Algorithmic Audits on TikTok: Why Results are Hard to Replicate and Quickly Expire

Have you ever wondered why the videos recommended to you on TikTok feel like they read your mind? TikTok’s algorithm raises significant questions about transparency, fairness, and the risk of users getting trapped in so-called filter bubbles containing misinformation or harmful viewpoints. This is why researchers started to conduct algorithmic audits—to see how these recommendations work. But what happens when different teams try to repeat these studies and find entirely different results? In our recent research paper, „Revisiting Algorithmic Audits of TikTok: Poor Reproducibility and Short-term Validity of Findings“, we address exactly this issue and provide new insights into the reproducibility of the current generation of algorithmic audits. This paper, which is the result of our ongoing AI-Auditology project, has been recently accepted at the prestigious international conference SIGIR ’25.

What We Found: Reproducibility is Tough

Our research highlights the following challenge: we faced significant obstacles when trying to replicate studies on TikTok’s algorithm. Original studies examining how personalised recommendations are made through watching videos, liking, or following creators turned out to be very difficult to replicate. At the same time, any kind of auditing (algorithmic one not being an exception) must be easily replicable, to verify the audit results, as well as to verify an improvement by countermeasures taken.

There are Two Key Issues why Reproducibility is so Difficult

TikTok evolves rapidly. TikTok constantly introduces changes – new features and adjustments to their recommendation engine and website. Even a minor difference can affect audit results. For example, we found ourselves frequently updating our code to adapt to sudden changes in the TikTok platform during our seven-month-long audit project. Assume you want your automated bot to click a specific button. We look for the button with a specific text, for example, “Allow All” (when accepting cookies). Once the text of the button changes, for example, to “Accept”, the bot would not be able to click it. Similar problems happen when using more sophisticated approaches for finding the button (such as searching based on its properties or even location). 

Methodology challenges. Earlier studies did not always clearly document their processes or release their source code, making it difficult for us to replicate their results. Due to these reasons, it was difficult to get the original code running. Even when we got the code to run, the technical part was outdated, and we had to find a different approach. Differences in methodologies, such as video watching duration or the precise nature of the bot activities, can also lead to different findings. 

Insights from Our Audit: Short-lived Results?

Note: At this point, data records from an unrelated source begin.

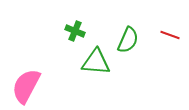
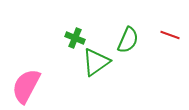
green cross: moved 7 px down
green triangle: rotated 40 degrees counterclockwise
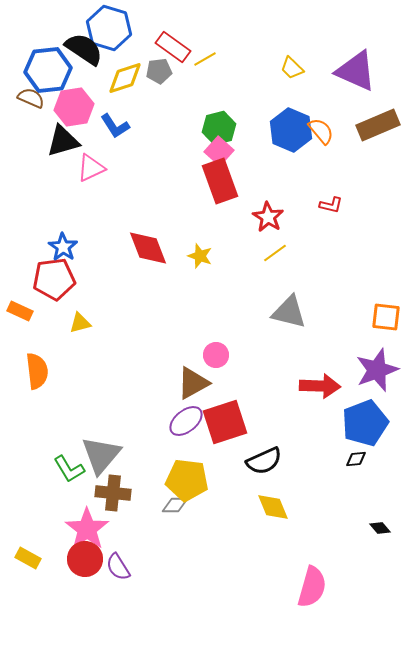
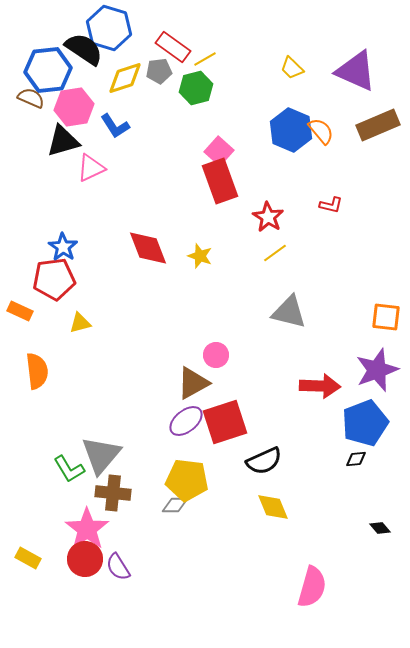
green hexagon at (219, 128): moved 23 px left, 40 px up
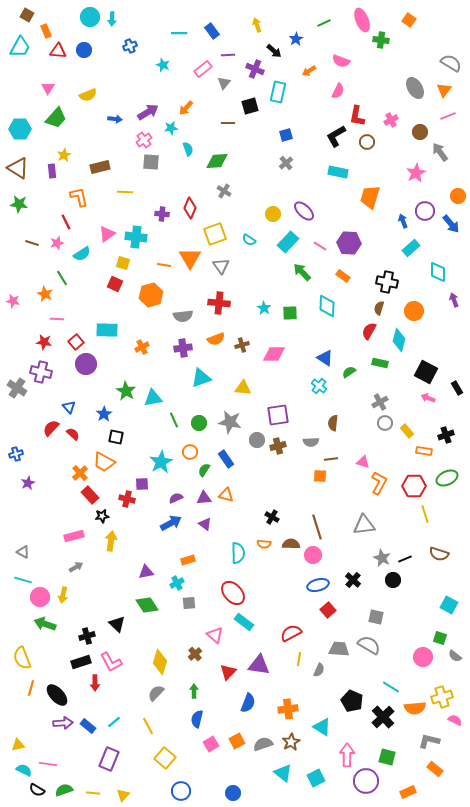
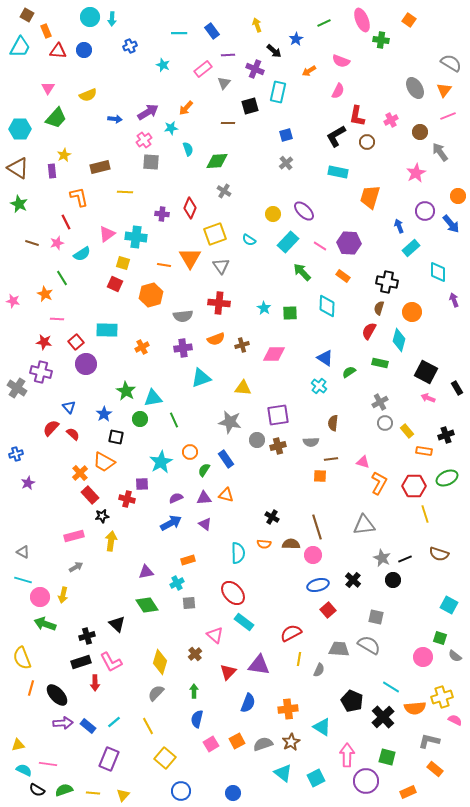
green star at (19, 204): rotated 18 degrees clockwise
blue arrow at (403, 221): moved 4 px left, 5 px down
orange circle at (414, 311): moved 2 px left, 1 px down
green circle at (199, 423): moved 59 px left, 4 px up
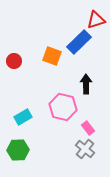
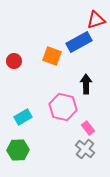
blue rectangle: rotated 15 degrees clockwise
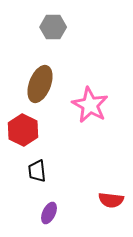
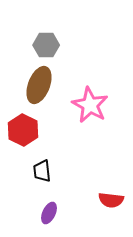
gray hexagon: moved 7 px left, 18 px down
brown ellipse: moved 1 px left, 1 px down
black trapezoid: moved 5 px right
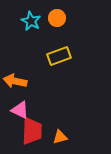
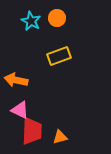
orange arrow: moved 1 px right, 1 px up
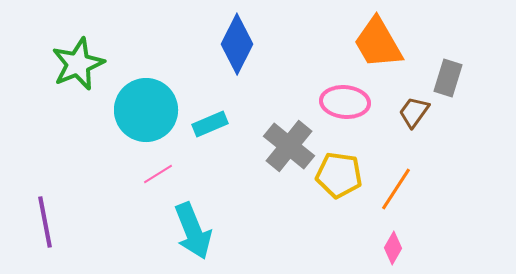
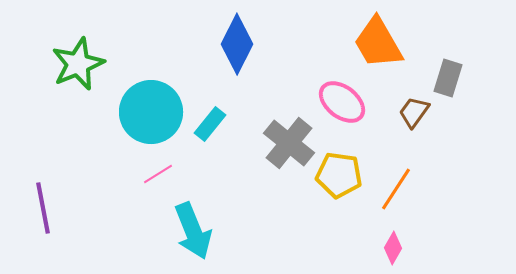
pink ellipse: moved 3 px left; rotated 33 degrees clockwise
cyan circle: moved 5 px right, 2 px down
cyan rectangle: rotated 28 degrees counterclockwise
gray cross: moved 3 px up
purple line: moved 2 px left, 14 px up
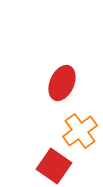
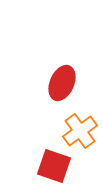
red square: rotated 16 degrees counterclockwise
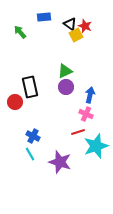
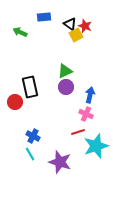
green arrow: rotated 24 degrees counterclockwise
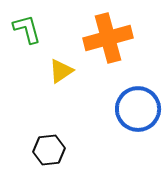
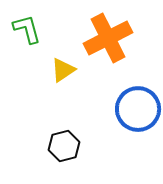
orange cross: rotated 12 degrees counterclockwise
yellow triangle: moved 2 px right, 1 px up
black hexagon: moved 15 px right, 4 px up; rotated 8 degrees counterclockwise
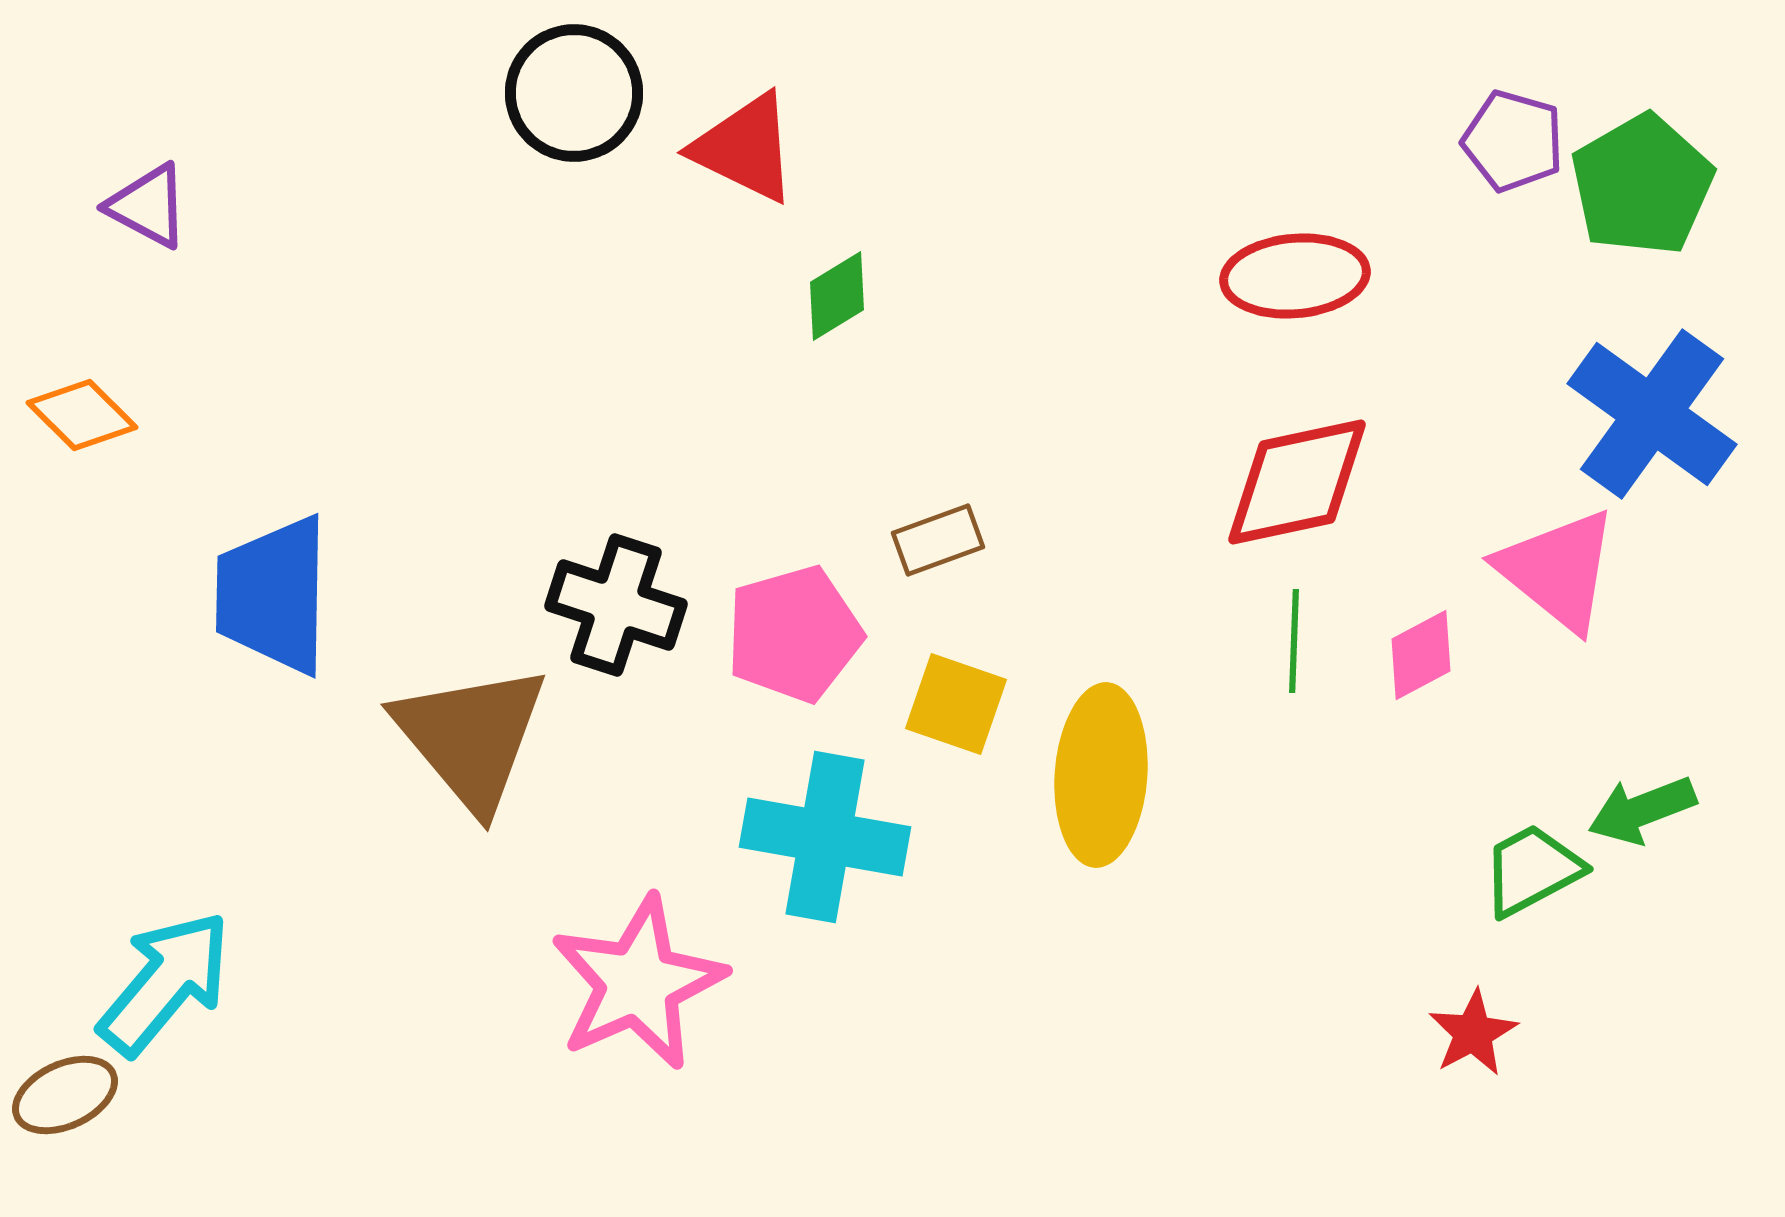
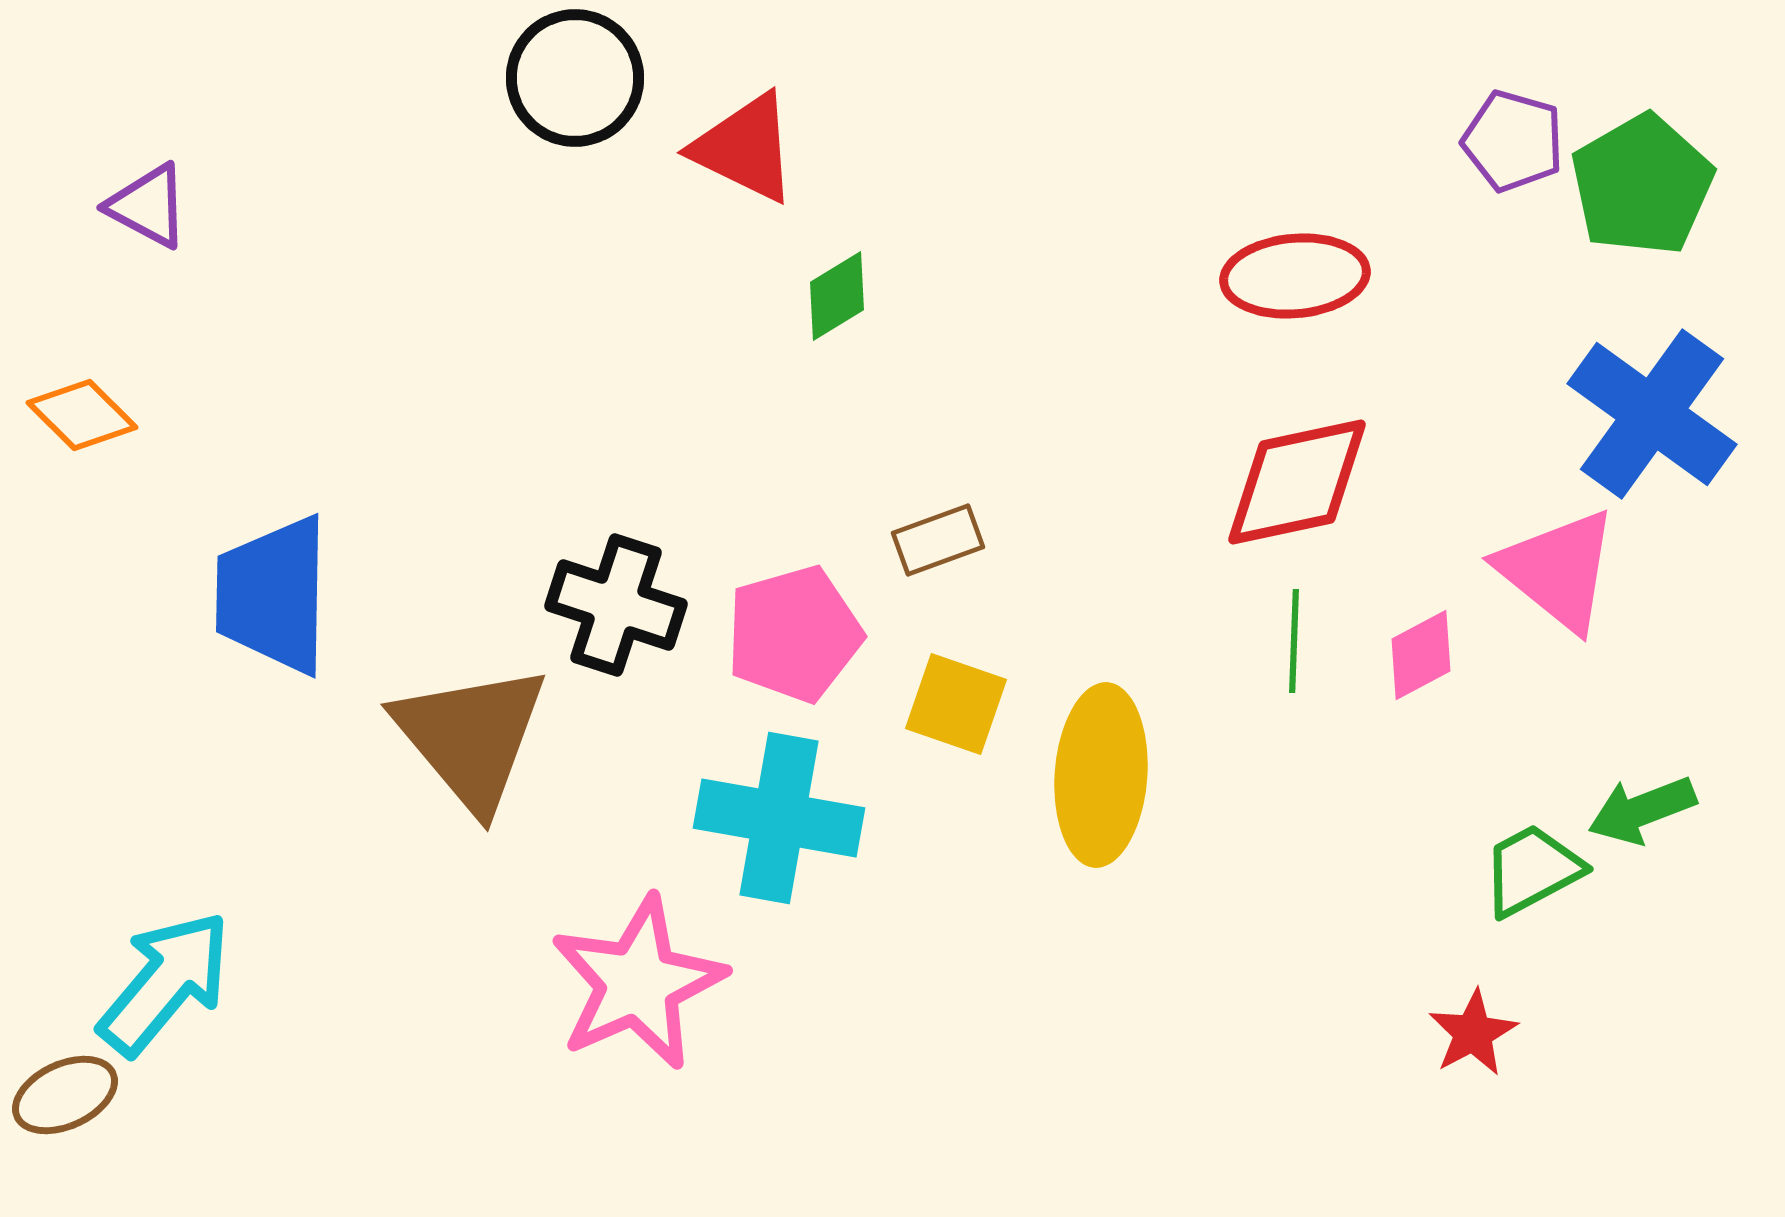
black circle: moved 1 px right, 15 px up
cyan cross: moved 46 px left, 19 px up
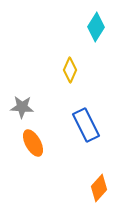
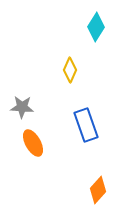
blue rectangle: rotated 8 degrees clockwise
orange diamond: moved 1 px left, 2 px down
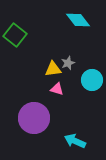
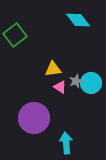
green square: rotated 15 degrees clockwise
gray star: moved 8 px right, 18 px down
cyan circle: moved 1 px left, 3 px down
pink triangle: moved 3 px right, 2 px up; rotated 16 degrees clockwise
cyan arrow: moved 9 px left, 2 px down; rotated 60 degrees clockwise
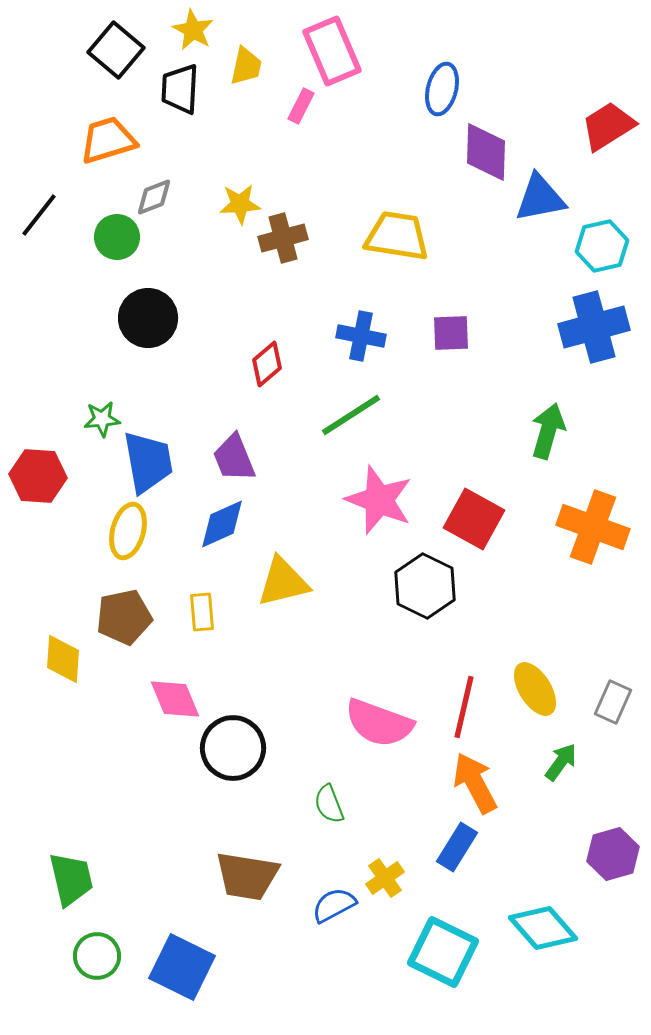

Our experiment replicated earlier studies conducted between 2021 and 2022. We figured out some differences:

Earlier research suggested that “following” creators had the strongest effect on personalising your TikTok feed, but in our audit, watching videos for longer durations showed the most significant impact. Watching a video completely or multiple times increased the personalisation factor. What this means is that just by simply watching a video on a specific topic for a longer duration, TikTok may determine that the topic is of interest and start recommending more and more videos from that specific topic. Coupled with the tendency to first recommend the most popular videos and then slowly recommend videos that are more niche, may lead you to more problematic or extreme content. 

We also observed that TikTok’s algorithm has shifted toward more extensive exploration of new content before personalising recommendations based on your explicit actions (liking or following). Such findings make sense, as the algorithm tries to keep you at the platform and finding all of your interests is a sure way to achieve this.

What’s the Impact?

These insights are important, particularly in an era of digital regulations like the EU’s Digital Services Act (DSA), which requires regular audits to ensure transparency and accountability on digital platforms. Poor reproducibility can affect the effectiveness of these regulatory efforts, as regulators and platforms alike may struggle to verify the accuracy and generalizability of audit findings.

So, Where Do We Go from Here?

To enhance the reliability of algorithmic audits, we propose in the AI-Auditology project a novel approach that is based on three key advancements:

Longitudinal studies. Conducting continuous, long-term audits to track changes and identify trends over time.

Multiplatform audits. Applying the same methodologies across different social media platforms to see how results vary.

Authentic user simulations. Developing more realistic user simulations for audit bots to better reflect real user behaviours.

In conclusion, algorithmic audits like ours are essential but complicated. Only by embracing consistent and transparent methodologies can we truly understand how recommender systems and search systems in social platforms like TikTok work.